Use of RCMP Tasers rises dramatically, records show
Last Updated: Monday, March 24, 2008 | 4:47 PM ET
CBC News
The number of incidents involving RCMP stun guns has more than doubled since 2005, according to records obtained by CBC News.
Statistics prepared by RCMP officers on the use of stun guns, or Tasers, show Mounties across the country drew or threatened to draw their Tasers more than 1,400 times last year — a dramatic rise in incidents, compared with 597 in 2005.
The spike was greatest in jurisdictions such as British Columbia, where the number of Taser incidents rose from 218 in 2005 to 496 in 2007, and in Alberta, where it grew from 89 to 371 over the same period.
But while reliance on stun guns has increased sharply since the force began using them in 2001, documents obtained under the federal Access to Information Act indicate that record-keeping about Taser incidents has either become less comprehensive or that the RCMP is unwilling to share all the details of the cases with the public.
More than 2,800 Tasers are in use across the country by the 9,100-plus RCMP officers trained to use them. The RCMP forms that are supposed to be filled out every time an officer even threatens to use a Taser formerly included details such as whether the person encountered by police was armed or suffering from a mental illness. That data was previously disclosed under the Access to Information Act in RCMP Taser reports from 2002 to 2005.

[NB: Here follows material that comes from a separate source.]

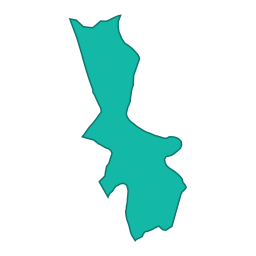 Sharas, Hajjah, Yemen
{"feature_id": "15242507B8279696782405", "entity_name": "Sharas", "entity_type": "district", "adm_level": 2, "iso_a3": "YEM", "parent_name": "Yemen", "parent_adm1": "Hajjah", "projection": "equal_earth", "projection_center": [43.654, 15.731], "detail": "fine", "context": "isolated", "style": "filled", "palette": "teal", "viewbox_px": 256, "rotation_deg": 0, "n_neighbors": 0, "source": "geoboundaries", "source_scale": "gbopen_adm2", "svg_char_len": 2409}
<svg xmlns="http://www.w3.org/2000/svg" viewBox="0 0 256 256"><path d="M69.9,18.9L71.4,23.2L76.8,37.5L79.0,44.8L81.4,53.0L81.9,54.7L83.2,59.6L83.8,61.6L86.5,70.9L89.7,80.9L92.8,89.4L92.9,90.5L93.0,92.5L93.3,92.8L95.1,96.1L98.4,103.5L100.6,107.8L101.2,110.3L101.2,111.4L101.1,111.6L100.9,112.7L99.4,114.4L96.8,118.2L93.1,123.0L90.5,125.9L88.6,128.1L84.8,133.6L82.3,136.8L93.7,140.0L96.0,141.8L98.4,143.7L100.8,144.9L101.1,145.1L103.5,146.5L106.1,147.9L108.5,148.7L110.7,150.4L112.1,153.3L111.3,155.6L108.9,163.4L108.6,163.8L106.6,166.4L105.4,172.3L105.0,176.0L99.2,181.7L108.0,197.1L108.2,196.4L110.1,193.0L112.4,191.3L114.0,188.6L115.8,186.2L118.2,185.1L120.6,183.8L123.1,183.3L125.8,184.4L126.7,185.3L127.3,186.8L128.2,190.7L127.9,194.2L127.5,198.2L127.2,203.5L126.6,205.3L126.4,208.3L125.7,211.7L126.1,214.8L126.1,215.6L126.8,219.2L127.0,219.8L127.7,221.7L127.9,222.2L129.0,225.5L129.8,228.9L130.6,232.2L131.8,235.2L133.3,237.8L134.8,240.0L135.2,240.6L135.5,240.3L135.7,239.9L137.7,238.7L139.8,237.8L142.3,236.4L143.3,233.7L145.1,231.8L145.6,231.5L147.6,231.3L152.7,229.2L152.8,229.1L154.8,227.9L157.1,226.9L159.1,226.1L159.2,226.3L160.9,228.0L162.8,229.7L165.2,230.1L165.9,230.2L166.7,229.7L171.9,226.3L180.5,195.6L180.6,194.8L181.4,193.2L182.0,192.1L185.7,188.4L186.1,187.0L185.0,184.9L182.9,182.4L182.2,179.2L180.5,176.9L178.3,174.6L176.0,172.7L174.1,171.2L173.5,170.7L171.0,169.2L168.8,167.7L166.6,165.7L165.2,163.0L164.5,159.3L164.6,159.1L166.0,156.5L168.6,156.1L171.2,155.3L173.7,153.9L176.0,152.1L178.6,149.9L180.6,147.9L181.6,144.9L181.4,143.6L181.2,141.7L179.3,139.4L176.9,137.9L174.3,137.1L171.7,136.8L169.0,136.9L166.7,138.3L164.1,138.2L156.3,135.8L155.8,135.9L153.3,134.8L150.8,133.7L148.0,132.7L145.5,131.7L143.1,130.4L142.9,130.3L140.9,129.0L140.4,128.7L137.8,127.1L135.6,125.5L133.5,123.7L131.2,122.0L129.1,119.9L127.2,117.1L126.3,113.8L126.7,111.8L126.9,110.7L127.8,107.2L129.1,104.2L130.2,101.2L130.5,97.7L131.0,94.4L131.4,91.2L131.6,90.5L132.2,87.9L132.6,87.0L133.3,84.9L133.6,75.6L138.8,60.7L139.4,58.6L139.3,57.8L138.0,55.0L136.1,52.7L134.7,51.2L134.1,50.5L131.9,48.3L129.4,46.3L127.0,44.6L125.2,43.5L124.7,43.2L121.8,38.7L118.9,32.0L118.1,26.4L118.2,21.4L119.5,18.1L120.6,15.4L118.8,15.7L116.4,16.6L113.9,17.7L111.5,18.9L109.0,20.2L106.4,21.2L105.6,21.2L103.8,21.2L100.8,21.0L93.1,27.5L91.6,27.7L83.3,26.7L76.3,20.2L69.9,18.9Z" fill="#14b8a6" stroke="#0f766e" stroke-width="1.5"/></svg>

But records recently released to the CBC and the Canadian Press have been stripped of this information, as well as the precise date of each incident, actions taken by the officer before resorting to the Taser, and whether the stun gun caused any injuries — leading some to criticize the RCMP for a lack of transparency.

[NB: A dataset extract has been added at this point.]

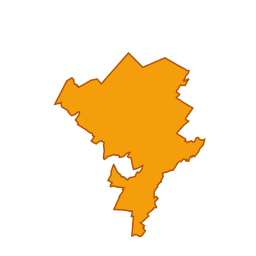 Īslīces pag., Bauska, Latvia (Natural Earth projection), rotated 128°
{"feature_id": "27541924B75327905371768", "entity_name": "Īslīces pag.", "entity_type": "district", "adm_level": 2, "iso_a3": "LVA", "parent_name": "Latvia", "parent_adm1": "Bauska", "projection": "natural_earth1", "projection_center": [24.139, 56.325], "detail": "fine", "context": "isolated", "style": "filled", "palette": "amber", "viewbox_px": 256, "rotation_deg": 128, "n_neighbors": 0, "source": "geoboundaries", "source_scale": "gbopen_adm2", "svg_char_len": 5253}
<svg xmlns="http://www.w3.org/2000/svg" viewBox="0 0 256 256"><g transform="rotate(128 128 128)"><path d="M210.7,58.5L210.3,58.2L210.1,58.0L209.6,57.8L208.8,57.4L207.7,56.7L207.3,56.3L206.9,55.8L206.9,55.6L206.8,55.3L206.8,55.0L206.7,54.8L206.8,54.6L206.5,54.0L206.5,53.7L206.6,53.3L206.6,52.7L206.3,52.1L206.0,51.7L205.6,51.4L204.8,51.0L204.2,50.9L202.5,50.8L201.9,50.9L201.3,50.9L200.8,50.9L200.0,51.0L198.4,51.0L198.1,53.0L197.7,54.2L197.2,54.1L196.9,54.0L196.5,55.1L194.9,54.8L195.1,57.8L195.1,58.9L195.0,60.7L194.9,59.1L192.8,59.0L189.7,58.4L188.9,58.3L188.3,58.2L185.4,57.6L185.2,57.6L184.6,57.5L183.8,59.8L182.1,59.5L176.0,58.1L175.8,58.7L172.9,57.3L173.2,56.8L172.9,56.8L172.2,58.0L171.8,59.2L171.6,59.5L169.8,61.5L165.2,60.8L164.8,62.4L164.8,62.5L164.7,62.9L164.6,63.6L167.0,64.4L162.2,68.2L160.5,68.3L160.4,68.4L157.4,68.5L157.2,68.5L156.3,68.4L155.5,68.7L155.4,69.3L155.2,69.4L154.4,69.6L153.8,69.4L151.9,69.1L151.4,69.2L151.1,69.2L150.8,69.0L149.8,68.6L149.7,68.7L149.7,69.5L144.5,70.4L142.5,73.0L142.0,72.7L139.7,71.1L138.7,70.5L138.7,70.2L136.7,69.1L136.2,69.0L133.2,66.4L132.5,66.5L132.0,66.6L128.7,66.9L126.6,67.2L124.5,67.3L122.1,66.5L121.7,65.5L118.6,65.2L118.5,65.3L117.7,64.3L117.7,64.2L117.5,63.6L117.6,63.4L118.3,62.6L116.7,62.2L117.8,61.0L116.6,59.8L116.5,59.7L114.2,60.8L111.4,60.8L111.4,60.3L111.6,59.7L109.8,59.9L109.6,57.9L103.9,57.8L99.7,58.7L95.4,58.4L95.0,58.4L92.2,59.5L90.2,60.4L89.9,60.6L89.7,60.7L90.2,60.9L91.2,61.4L91.6,61.7L91.8,61.8L92.0,62.4L93.0,64.9L93.0,65.1L92.9,65.4L92.4,66.0L92.3,66.3L92.2,66.7L92.2,66.9L92.4,67.1L93.5,67.9L93.7,68.0L94.1,68.0L94.5,68.0L96.5,67.4L97.0,67.3L97.5,67.3L98.8,67.9L99.0,68.1L99.0,68.3L99.0,69.7L99.0,69.9L99.1,70.1L99.4,70.5L99.9,70.8L102.7,72.1L102.8,72.2L102.9,72.3L102.9,72.6L102.4,73.4L102.4,73.7L102.5,73.9L103.2,75.0L101.6,75.6L101.5,75.8L101.3,76.0L101.2,76.3L101.3,76.5L102.4,86.0L102.2,86.4L92.7,85.9L90.7,85.6L89.5,85.4L88.5,85.1L86.7,84.7L85.3,84.4L85.3,84.6L85.8,87.7L85.8,87.8L85.4,88.3L85.1,88.5L84.8,88.6L84.2,88.5L72.4,89.2L73.9,100.8L74.1,105.1L74.3,105.9L74.3,106.0L74.5,108.5L74.2,108.7L70.1,107.9L69.7,108.2L69.5,108.4L70.0,111.6L69.5,112.4L61.9,113.1L61.8,112.6L59.4,109.2L55.6,109.8L51.7,110.4L52.0,110.5L52.5,111.0L54.2,111.5L54.3,111.5L54.7,112.1L56.3,112.1L56.7,113.5L56.3,113.6L55.9,113.7L54.9,113.6L53.7,113.7L52.3,114.2L52.2,114.2L50.7,114.7L47.3,114.3L46.8,114.5L45.3,115.3L46.3,116.8L46.4,117.0L46.5,119.3L47.1,122.6L48.0,127.9L48.7,133.1L49.0,135.0L50.0,142.1L53.3,143.9L71.1,153.7L68.6,173.8L89.4,175.0L95.3,175.4L102.7,175.8L109.7,176.2L109.6,176.4L109.6,176.5L108.7,181.1L108.4,182.2L108.4,182.5L113.1,186.5L118.5,188.7L126.4,192.0L125.9,193.0L126.2,193.2L126.3,193.3L126.4,193.6L126.4,193.8L125.9,193.9L125.7,194.0L125.4,194.9L125.4,195.2L125.5,195.3L125.7,195.9L125.6,196.1L126.3,197.0L124.5,199.8L124.1,199.8L123.9,199.9L123.6,200.2L123.5,200.4L123.6,200.6L123.1,201.7L123.3,202.2L123.0,203.1L126.1,204.3L128.4,205.2L128.7,205.1L130.1,204.9L134.3,204.1L149.6,201.2L154.4,200.3L152.8,199.0L149.6,196.4L149.2,196.3L150.3,195.5L152.1,193.4L151.8,190.6L151.3,186.6L152.2,185.0L152.3,184.6L152.7,182.9L152.9,181.2L152.9,179.9L149.8,178.0L148.3,177.6L148.2,177.7L145.9,177.1L145.9,176.6L145.3,176.1L145.2,176.0L145.3,175.9L145.5,175.8L147.5,174.8L147.7,174.7L149.7,174.6L154.0,174.4L154.4,172.7L154.7,170.4L154.8,170.3L156.3,170.0L155.6,163.3L155.3,160.9L155.1,158.6L155.2,158.4L155.2,154.7L154.4,153.2L154.4,152.9L154.6,152.5L154.9,151.9L155.8,151.2L155.3,149.4L159.1,148.9L159.3,148.9L159.8,148.9L160.5,149.3L160.9,148.4L160.9,147.6L160.6,145.3L160.1,143.3L157.1,142.5L156.8,142.4L154.7,141.3L154.5,141.2L154.4,139.7L154.3,137.6L156.1,137.0L159.1,134.2L160.8,132.4L164.1,130.7L164.6,130.0L164.7,129.9L165.4,129.7L165.6,129.6L167.1,128.5L167.2,127.2L163.4,126.4L163.0,126.2L161.8,125.4L157.6,122.8L157.4,122.7L157.3,122.0L157.2,120.9L155.8,119.4L155.1,118.5L155.2,118.3L155.2,118.1L156.4,117.0L156.4,116.9L156.4,116.7L155.7,116.0L153.6,114.3L153.1,114.1L152.2,113.8L148.9,113.4L148.5,113.3L148.4,113.2L148.1,112.6L147.9,112.4L146.4,112.2L146.2,112.1L146.1,111.6L146.1,111.4L150.6,111.0L150.9,109.7L150.7,109.2L149.6,107.4L152.4,104.1L154.1,102.1L157.3,98.1L154.8,96.1L148.6,93.3L148.8,93.2L151.9,91.8L152.9,91.6L153.5,91.6L156.8,92.0L157.0,93.5L160.3,93.1L162.2,92.5L163.3,93.7L166.3,96.2L169.3,96.4L169.3,96.5L169.1,101.6L170.1,102.3L170.3,102.7L170.5,103.3L169.7,104.4L169.5,105.7L169.4,106.6L169.4,108.2L169.3,109.2L166.3,115.4L165.6,116.7L166.0,116.7L166.7,116.5L169.6,115.6L172.7,114.5L172.6,114.3L174.1,113.3L175.8,112.5L177.3,112.3L177.7,112.1L181.6,111.5L181.5,110.8L180.8,106.9L183.1,106.8L183.5,106.7L184.9,106.2L184.8,105.8L184.7,105.7L184.7,105.3L184.7,105.2L182.9,104.2L181.8,101.9L181.4,100.9L181.0,100.2L180.9,99.9L181.0,99.9L178.9,96.4L177.4,94.5L179.8,94.3L179.6,93.7L181.0,92.9L183.9,92.9L185.7,92.7L185.7,92.8L187.5,92.8L187.6,92.5L187.7,92.0L188.3,92.0L189.8,91.6L193.0,90.9L194.5,90.5L200.8,89.0L200.5,88.2L199.5,87.3L199.3,86.8L197.6,84.1L196.8,83.4L196.1,82.4L195.0,80.3L193.1,77.0L192.6,76.0L192.6,75.9L192.6,75.5L190.9,73.5L194.7,71.1L195.0,71.4L195.7,71.0L194.5,69.3L197.4,67.3L197.6,67.1L200.5,65.3L202.1,64.1L208.7,59.8L209.0,59.7L209.3,59.5L210.7,58.5Z" fill="#f59e0b" stroke="#b45309" stroke-width="1.5"/></g></svg>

"The RCMP is a public police force. They are accountable to Canadians," Liberal public safety critic Ujjal Dosanjh told CBC News. "They have to be on the up and up, they have to be transparent, they have to be accountable. They have to provide that information so that people can judge for themselves whether or not their police force is acting appropriately."
"The more I look at how [the RCMP] function, the more I see the lack of transparency and lack of accountability. I am flabbergasted," said Dosanjh, who was the attorney general in B.C. when Tasers were introduced there.